The affected programmes include both graduate and undergraduate courses, and the expiry period differs according to the academic institutions.
Presenting a statement on the validity of accredited academic programmes offered by NCHE, the State Minister for Higher Education, Hon. John Chrysostom Muyingo said the ‘expiry’ of accreditation, as reflected on the NCHE website, means that the programme needs re-assessment to establish whether the key aspects upon which accreditation was granted are still in place.
“Institutions with programmes requiring reassessment have been urged to submit them for reassessment as soon as possible, in any case by 30 November 2023,” he said.
Muyingo assured the public that the qualification of graduates on programmes that have received prior accreditation, in accordance with NCHE minimum standards and regulations are valid.
“In the process of programme review, some higher education institutions have found it necessary to delete from offer, merge, and/or improve the existing accredited programmes. The changes ought to be communicated to the NCHE for appropriate update of the programme database,” he said.
The Attorney General, Hon. Kiryowa Kiwanuka called for calm saying all courses are valid.

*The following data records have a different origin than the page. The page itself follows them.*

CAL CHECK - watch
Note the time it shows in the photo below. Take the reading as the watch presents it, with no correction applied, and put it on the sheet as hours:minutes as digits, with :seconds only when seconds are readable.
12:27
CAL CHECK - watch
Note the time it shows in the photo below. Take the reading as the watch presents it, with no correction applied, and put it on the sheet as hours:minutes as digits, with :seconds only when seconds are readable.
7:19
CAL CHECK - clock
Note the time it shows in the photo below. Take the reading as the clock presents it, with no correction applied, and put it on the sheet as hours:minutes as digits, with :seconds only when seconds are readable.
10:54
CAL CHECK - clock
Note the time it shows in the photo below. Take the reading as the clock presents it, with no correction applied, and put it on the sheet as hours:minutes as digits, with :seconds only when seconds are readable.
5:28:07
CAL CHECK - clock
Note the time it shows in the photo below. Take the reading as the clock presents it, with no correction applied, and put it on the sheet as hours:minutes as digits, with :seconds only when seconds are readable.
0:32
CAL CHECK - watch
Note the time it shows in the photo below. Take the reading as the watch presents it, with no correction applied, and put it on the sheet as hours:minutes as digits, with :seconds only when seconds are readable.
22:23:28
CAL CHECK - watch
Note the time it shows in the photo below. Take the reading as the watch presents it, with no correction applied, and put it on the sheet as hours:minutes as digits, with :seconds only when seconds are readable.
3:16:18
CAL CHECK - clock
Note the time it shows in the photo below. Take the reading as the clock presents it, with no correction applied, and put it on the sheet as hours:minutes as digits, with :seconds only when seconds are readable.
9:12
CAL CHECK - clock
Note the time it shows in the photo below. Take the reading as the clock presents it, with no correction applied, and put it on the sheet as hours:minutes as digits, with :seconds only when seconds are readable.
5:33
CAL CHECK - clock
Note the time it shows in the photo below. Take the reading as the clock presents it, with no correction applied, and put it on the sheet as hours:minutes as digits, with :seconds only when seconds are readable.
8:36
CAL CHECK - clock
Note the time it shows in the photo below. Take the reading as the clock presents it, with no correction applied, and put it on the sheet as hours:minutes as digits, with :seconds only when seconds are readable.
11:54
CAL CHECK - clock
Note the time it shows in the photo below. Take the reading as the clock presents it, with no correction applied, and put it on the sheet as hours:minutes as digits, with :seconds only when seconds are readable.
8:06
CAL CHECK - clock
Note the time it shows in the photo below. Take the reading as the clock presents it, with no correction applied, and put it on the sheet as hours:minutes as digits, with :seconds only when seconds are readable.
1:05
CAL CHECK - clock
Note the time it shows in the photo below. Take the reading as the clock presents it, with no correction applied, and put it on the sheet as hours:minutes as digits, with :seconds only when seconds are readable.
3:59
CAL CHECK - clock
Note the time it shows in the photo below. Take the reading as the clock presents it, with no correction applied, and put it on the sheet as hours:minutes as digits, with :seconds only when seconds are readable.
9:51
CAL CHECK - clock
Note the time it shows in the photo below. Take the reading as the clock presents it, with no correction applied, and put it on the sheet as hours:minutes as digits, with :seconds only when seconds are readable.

“The country needs to remain calm; there is no law that provides for expiry of courses. The courses are still valid. It was just a bad choice of word,” Kiryowa Kiwanuka said.
Kiboga District Woman Representative, Hon. Christine Kaaya faulted NCHE and university managers for failing to do their part.
“These universities in question advertise for enrollment, get tuition, teach students and even publish the graduation list when you know the course is already expired. I put much blame on the responsible officers in universities,” Kaaya said.
Bugiri Municipality MP, Hon. Asuman Basalirwa said that once a programme has been accredited and the university has a charter, the idea of periodical reassessment, ‘becomes superfluous’.